本文:
日本マイクロソフトは10日、毎月提供しているセキュリティ更新プログラム(月例パッチ)の10月分を公開した。7件の脆弱性情報が公開されており、危険度の大きさを表す最大深刻度がもっとも高い「緊急」が1件、2番目の「重要」が6件となっている。

同社は、定例外の緊急リリースとして「MS12-063」の公開もしており、これを含めて、特に「緊急」の脆弱性は早急にパッチの適用が必要だ。

Internet Explorer 用の累積的なセキュリティ更新プログラム (2744842)(MS12-063)

MS12-063は、9月22日に月例パッチとは別に、緊急リリースされた更新プログラム。これを適用することで、Internet Explorerに含まれる5件の脆弱性を解消する。

このうち、「execCommand の解放後使用の脆弱性」は脆弱性情報が一般に公開されており、すでに限定的な攻撃が行われていることが確認されている。ほかの脆弱性も、リモートで任意のコードが実行可能になるなど、悪用されやすさを示す悪用可能性指標が「1」の脆弱性も多く、最大深刻度は「緊急」。

なお、パッチ公開を前にセキュリティアドバイザリ(http://technet.microsoft.com/ja-jp/security/advisory/2757760)が公開され、攻撃を回避するためのFix itが公開されていたが、これを適用したユーザーでも、そのまま今回のパッチを適用できる。

対象となるのはInternet Explorer 6/7/8/9。最大深刻度は、Windows XP/Vista/7上では「緊急」、Windows Server 2003/2008/2008 R2で「警告」。

Microsoft Word の脆弱性により、リモートでコードが実行される (2742319)(MS12-064)

MS12-064は、Microsoft OfficeのWordに2つの脆弱性が存在し、リモートで任意のコードが実行される危険性があるというもの。

「Word PAPX セクション破損の脆弱性」は、Wordファイルを解析する時にメモリを正しく処理しないという脆弱性。「RTF ファイル listid の 解放後使用 (Use-After-Free) の脆弱性」は、特別に細工されたRTFファイルをWord Automation Servicesを使って変換する際に、SharePointサーバー上で任意のコードが実行されるという脆弱性。

対象となるのはMicrosoft Office 2003/2007/2010、Word Viewer、Office互換機能パック、SharePoint Server 2010、Office Web Apps 2010。いずれも非公開の脆弱性だが、悪用可能性指標は「1」、最大深刻度はOffice 2007が「緊急」、それ以外が「重要」となっている。

記録:
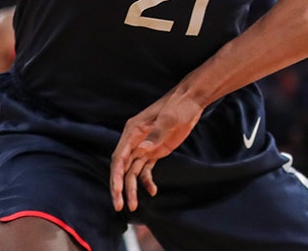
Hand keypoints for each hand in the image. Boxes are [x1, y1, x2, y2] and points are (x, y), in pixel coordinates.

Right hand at [109, 88, 202, 211]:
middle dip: (119, 187)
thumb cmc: (179, 106)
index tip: (116, 191)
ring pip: (132, 172)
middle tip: (119, 206)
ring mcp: (144, 147)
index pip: (119, 157)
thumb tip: (142, 150)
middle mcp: (135, 140)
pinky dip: (147, 181)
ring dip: (132, 189)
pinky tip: (152, 191)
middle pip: (122, 168)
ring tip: (133, 206)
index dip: (116, 176)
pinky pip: (146, 170)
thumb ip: (156, 133)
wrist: (192, 101)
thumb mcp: (170, 118)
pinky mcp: (154, 152)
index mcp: (133, 131)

課題 1:
月例パッチの記事で、かぎかっこに入った名前で示されている脆弱性をすべて書き出せ。
課題 2:
月例パッチの記事を、最後の文のあとから書き継げ。

解答欄 1:
「execCommand の解放後使用の脆弱性」
「Word PAPX セクション破損の脆弱性」
「RTF ファイル listid の 解放後使用 (Use-After-Free) の脆弱性」

解答欄 2:
HTML のサニタイズ コンポーネントの脆弱性により、特権が昇格される (2741517)(MS12-066)

MS12-066は、マイクロソフト製品でHTMLをサニタイズ(無害化)する処理に問題があり、クロスサイトスクリプティング(XSS)攻撃が実行される危険性があるというもの。XSSにより、本来は閲覧できないコンテンツを閲覧されたり、他人のIDを使ったログインなどが行われる可能性がある。

対象となるのはInfoPath 2007/2010、Communicator 2007 R2/2010、SharePoint Server 2007/2010、Groove Server 2010、SharePoint Services 3.0、SharePoint Foundation 2010、Office Web Apps 2010。更新プログラムでは、HTMLサニタイズの方法を変更することで、脆弱性を解消する。

最大深刻度は「重要」で、悪用可能性指標は「1」。すでに脆弱性情報が公開されているほか、標的型攻撃による限定的な攻撃を確認している、という。

Windows カーネルの脆弱性により、特権が昇格される (2724197)(MS12-068)

MS12-068は、Windows 8/Server 2012をのぞく、現行のWindowsすべてに脆弱性が存在。Windowsカーネルがメモリ内のオブジェクトを正しく処理しないため、整数オーバーフローが発生し、特権が昇格して任意のコードが実行される危険性がある。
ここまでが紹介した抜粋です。